### Recorded data
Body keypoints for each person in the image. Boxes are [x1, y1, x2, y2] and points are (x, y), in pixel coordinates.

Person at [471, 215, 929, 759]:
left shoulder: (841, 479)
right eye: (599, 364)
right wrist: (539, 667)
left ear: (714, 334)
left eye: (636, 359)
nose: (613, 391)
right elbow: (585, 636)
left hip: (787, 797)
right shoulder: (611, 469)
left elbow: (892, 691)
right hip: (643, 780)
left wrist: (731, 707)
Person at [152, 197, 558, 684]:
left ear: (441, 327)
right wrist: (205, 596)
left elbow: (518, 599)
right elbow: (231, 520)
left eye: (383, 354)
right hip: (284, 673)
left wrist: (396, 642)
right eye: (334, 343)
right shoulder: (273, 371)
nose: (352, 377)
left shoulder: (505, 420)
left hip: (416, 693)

### Exercise brief
If a line in the records above has the word "shoulder", copy it out.

### Written answer
left shoulder: (841, 479)
right shoulder: (611, 469)
right shoulder: (273, 371)
left shoulder: (505, 420)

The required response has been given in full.